◆ Trecho fornecido
%%

Uma vez criada por lei, a Procuradoria Geral do Município, com estrutura e atribuições próprias de consultoria e defesa jurídica, deve obedecer às normas de direito público na contratação de seu corpo técnico, com a exigência de realização de concurso público. Sendo assim, a decisão deu um prazo de 12 meses para alterações na legislação visando o novo concurso.
“Permitir que os cargos de Procurador sejam preenchidos por comissionados contraria o princípio da moralidade, pois abre margem para práticas de favoritismo e apadrinhamento político, em vez de assegurar a imparcialidade e competência técnica que são garantidas por meio de concurso público”, diz a determinação.
Conforme o promotor autor da ação, Paulo Henrique de Freitas Trece, a medida é bem-vinda na cidade, que acomoda cinco faculdades de Direito e forma profissionais que aguardam o concurso há pelo menos duas décadas.
Por meio de nota enviada ao PontoPoder ainda em janeiro, a Prefeitura de Sobral informou que a equipe jurídica está analisando os fundamentos da decisão para a devida manifestação nos autos do processo.

%%

◆ Dados extraídos
%%

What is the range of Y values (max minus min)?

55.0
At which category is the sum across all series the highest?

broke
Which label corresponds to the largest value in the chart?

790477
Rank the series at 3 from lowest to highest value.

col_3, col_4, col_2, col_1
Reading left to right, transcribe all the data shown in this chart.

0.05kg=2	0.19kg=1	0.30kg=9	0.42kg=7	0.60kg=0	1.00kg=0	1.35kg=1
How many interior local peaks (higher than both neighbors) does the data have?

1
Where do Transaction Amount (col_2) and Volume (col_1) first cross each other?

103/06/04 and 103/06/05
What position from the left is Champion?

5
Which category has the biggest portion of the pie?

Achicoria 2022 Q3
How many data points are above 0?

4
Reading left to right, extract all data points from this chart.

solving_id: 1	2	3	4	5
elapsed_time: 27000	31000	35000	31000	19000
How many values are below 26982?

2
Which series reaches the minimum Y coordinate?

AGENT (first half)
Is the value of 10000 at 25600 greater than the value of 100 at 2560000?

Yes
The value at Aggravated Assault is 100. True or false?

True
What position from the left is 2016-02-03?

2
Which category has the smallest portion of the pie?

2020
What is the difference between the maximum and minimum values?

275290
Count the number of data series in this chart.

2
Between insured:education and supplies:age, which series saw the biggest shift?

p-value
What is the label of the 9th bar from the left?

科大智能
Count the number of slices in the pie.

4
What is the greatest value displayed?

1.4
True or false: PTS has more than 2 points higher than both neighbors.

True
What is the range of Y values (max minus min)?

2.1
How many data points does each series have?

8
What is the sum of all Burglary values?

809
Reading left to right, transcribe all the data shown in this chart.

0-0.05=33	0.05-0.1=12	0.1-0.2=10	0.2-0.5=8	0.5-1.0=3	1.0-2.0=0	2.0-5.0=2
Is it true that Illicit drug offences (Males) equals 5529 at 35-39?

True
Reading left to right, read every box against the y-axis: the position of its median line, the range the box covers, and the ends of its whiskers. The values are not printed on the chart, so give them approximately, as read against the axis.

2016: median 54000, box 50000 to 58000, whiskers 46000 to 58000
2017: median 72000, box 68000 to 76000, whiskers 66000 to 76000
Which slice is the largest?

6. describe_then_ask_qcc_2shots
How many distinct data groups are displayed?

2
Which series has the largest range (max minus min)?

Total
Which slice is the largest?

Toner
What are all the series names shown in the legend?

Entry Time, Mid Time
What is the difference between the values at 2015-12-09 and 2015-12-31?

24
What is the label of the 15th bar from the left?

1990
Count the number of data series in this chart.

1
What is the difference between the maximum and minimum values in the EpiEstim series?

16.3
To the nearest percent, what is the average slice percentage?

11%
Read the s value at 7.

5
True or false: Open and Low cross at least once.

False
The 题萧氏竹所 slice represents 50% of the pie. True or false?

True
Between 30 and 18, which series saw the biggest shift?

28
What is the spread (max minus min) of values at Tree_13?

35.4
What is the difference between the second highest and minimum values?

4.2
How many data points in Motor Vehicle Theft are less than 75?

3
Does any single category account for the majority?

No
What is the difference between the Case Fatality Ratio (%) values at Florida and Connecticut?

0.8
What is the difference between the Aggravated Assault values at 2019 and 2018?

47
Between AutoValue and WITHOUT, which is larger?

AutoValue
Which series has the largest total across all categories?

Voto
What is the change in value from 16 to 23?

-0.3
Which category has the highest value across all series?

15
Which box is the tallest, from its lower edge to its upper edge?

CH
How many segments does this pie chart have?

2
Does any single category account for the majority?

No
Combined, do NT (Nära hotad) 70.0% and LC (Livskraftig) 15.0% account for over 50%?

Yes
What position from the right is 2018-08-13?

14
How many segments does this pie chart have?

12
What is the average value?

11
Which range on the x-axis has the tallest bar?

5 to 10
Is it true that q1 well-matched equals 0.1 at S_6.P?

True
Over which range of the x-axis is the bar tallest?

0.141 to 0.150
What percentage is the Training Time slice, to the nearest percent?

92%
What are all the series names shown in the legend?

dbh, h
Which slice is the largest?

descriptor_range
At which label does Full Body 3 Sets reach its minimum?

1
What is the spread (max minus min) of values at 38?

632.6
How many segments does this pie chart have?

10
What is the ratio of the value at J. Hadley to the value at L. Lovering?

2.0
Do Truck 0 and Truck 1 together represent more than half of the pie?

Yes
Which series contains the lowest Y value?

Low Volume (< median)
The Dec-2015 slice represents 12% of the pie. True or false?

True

%%

◆ Tarefas propostas
a) Indique se cada afirmação está de acordo com o trecho sobre a Procuradoria Geral do Município de Sobral, respondendo sim ou não e citando as palavras do trecho que decidem: (i) a decisão concedeu um prazo de 12 meses para alterações na legislação; (ii) a cidade abriga três faculdades de Direito; (iii) a Prefeitura de Sobral enviou sua nota ao PontoPoder em fevereiro.
b) Liste todas as quantidades expressas por número ou numeral no trecho sobre a Procuradoria Geral do Município de Sobral e indique o que cada uma quantifica.
c) Dê continuidade ao texto sobre a Procuradoria Geral do Município de Sobral a partir do ponto em que ele termina.
A listagem não é necessária para a realização das tarefas.

◆ Respostas
a)
(i) Sim: "a decisão deu um prazo de 12 meses para alterações na legislação visando o novo concurso".
(ii) Não: "que acomoda cinco faculdades de Direito".
(iii) Não: "Por meio de nota enviada ao PontoPoder ainda em janeiro".

b)
- 12 meses: prazo dado pela decisão para alterações na legislação visando o novo concurso.
- Cinco: faculdades de Direito que a cidade acomoda.
- Duas décadas (pelo menos): tempo em que os profissionais formados aguardam o concurso.

c)
Reiteramos o compromisso da gestão municipal com a excelência do serviço público e com a observância dos princípios da administração pública, sempre pautados na legalidade, transparência e responsabilidade. Nosso objetivo é proporcionar um novo tempo para os sobralenses, garantindo serviços de qualidade e respeito às diretrizes legais. Seguiremos empenhados em buscar as melhores soluções para o município, sempre em diálogo com as instituições e em conformidade com a legislação vigente
“A PEC é um instrumento de fortalecimento dos municípios, porque você não pode confundir o município com a figura do prefeito. Ele pode até ser bom e conseguir a reeleição, mas toda a análise é feita do ponto de vista do município, da sua saúde financeira e da complexidade dos trabalhos”, comenta a representante da OAB-CE.
Já em Barbalha, o problema foi em relação à sanção de projeto de lei que extinguia o cargo efetivo de Procurador Jurídico Municipal, em vigência desde 2015, e criava o cargo de Advogado da Administração Pública, adicionando, ainda, a possibilidade de reenquadramento do primeiro grupo na segunda ocupação.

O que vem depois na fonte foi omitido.